Exercise details: Every line from the one with "GDI-Vlaanderen Service Types" to the end of the data needs to be copied exactly, and no line before it.

Data:

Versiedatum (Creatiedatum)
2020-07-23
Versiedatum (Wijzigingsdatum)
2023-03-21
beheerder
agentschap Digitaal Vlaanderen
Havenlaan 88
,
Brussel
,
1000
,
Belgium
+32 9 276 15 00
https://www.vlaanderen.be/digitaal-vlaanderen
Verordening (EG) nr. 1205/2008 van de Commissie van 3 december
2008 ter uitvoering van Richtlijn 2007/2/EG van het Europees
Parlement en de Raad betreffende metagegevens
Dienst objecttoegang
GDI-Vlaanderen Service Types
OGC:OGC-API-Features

The answer:
GDI-Vlaanderen Service Types
OGC:OGC-API-Features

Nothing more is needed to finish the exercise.